Integration of the Bedpan

[0107] This innovative patient bed features additional functionality that provides a comprehensive solution for medical assistance and patient comfort, allowing the patient to be placed in the legs-up position. Specifically, the bed has the unique capability to remove a cushion from the upper leg area when in a horizontal 0 position.

[0108] In this position, the cushion (3) is removed to be replaced by a conventional bedpan. Once the bedpan is placed, the patient is moved to the seated position, allowing healthcare personnel to provide more efficient medical assistance. The bedpan is removed by lying the patient down again to facilitate cleaning and extraction. The cushion removal function has been designed with ergonomics and accessibility in mind, ensuring the process is simple and hassle-free.

[0109] FIG. 15 shows the main window of the touch screen (12). Through the touch screen (12) and a computer program, it communicates with the entire bed system. The touch screen (12) is 7 inches (17.78 cm) and provides bidirectional communication through the icons displayed in the main window. These icons include a bed icon (19), a light icon (20), and language icons: Spanish (28) and English (29), which will give input and output data to the complete system, as well as operating instructions to the motors and lights for patient service, through communication interfaces. There is only one Courtesy Light (g).
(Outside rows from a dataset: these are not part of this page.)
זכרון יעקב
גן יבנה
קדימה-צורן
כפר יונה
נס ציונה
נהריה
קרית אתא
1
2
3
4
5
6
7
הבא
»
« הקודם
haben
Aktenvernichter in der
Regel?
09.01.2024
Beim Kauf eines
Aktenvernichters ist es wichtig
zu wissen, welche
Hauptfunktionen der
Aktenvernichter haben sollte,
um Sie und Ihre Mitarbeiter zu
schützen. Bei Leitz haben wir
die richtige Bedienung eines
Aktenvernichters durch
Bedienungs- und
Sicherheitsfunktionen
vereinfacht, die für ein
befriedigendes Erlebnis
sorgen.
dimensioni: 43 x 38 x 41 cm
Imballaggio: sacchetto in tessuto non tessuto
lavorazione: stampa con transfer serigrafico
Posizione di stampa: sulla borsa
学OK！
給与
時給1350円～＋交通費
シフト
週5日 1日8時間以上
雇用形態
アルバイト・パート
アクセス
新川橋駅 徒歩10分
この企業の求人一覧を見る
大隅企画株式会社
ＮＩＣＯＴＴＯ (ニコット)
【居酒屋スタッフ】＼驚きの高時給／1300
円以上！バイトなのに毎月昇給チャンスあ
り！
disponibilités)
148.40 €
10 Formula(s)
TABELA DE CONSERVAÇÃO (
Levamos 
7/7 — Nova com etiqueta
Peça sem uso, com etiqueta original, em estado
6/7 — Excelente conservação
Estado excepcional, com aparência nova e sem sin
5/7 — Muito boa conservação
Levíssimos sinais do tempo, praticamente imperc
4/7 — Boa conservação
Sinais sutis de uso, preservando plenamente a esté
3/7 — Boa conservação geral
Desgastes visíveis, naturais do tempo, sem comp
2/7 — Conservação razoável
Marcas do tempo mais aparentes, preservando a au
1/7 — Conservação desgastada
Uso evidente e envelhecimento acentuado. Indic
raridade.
[0110] This touch screen (12) is connected to a specific-purpose processor, such as a Raspberry Pi or its equivalent, housing an application based on the Python programming language or equivalents, specifically designed for this purpose. It sends and receives information from various components, which communicate to perform the functions described in the second window after selecting the bed icon, displaying the following functions: [0111] Lying down [0112] Legs up [0113] Sitting [0114] Standing [0115] Leg exercise [0116] Rocking chair

[0117] Upon selecting one of the predefined positions shown in FIG. 16, the corresponding windows will be displayed, as seen in FIGS. 17 to 22. These figures show 4 buttons: a start icon (24), a stop icon (25), a main menu icon (26) shown with a house icon, and two arrows (27) that can be clicked to proceed directly to the next function or go back if necessary.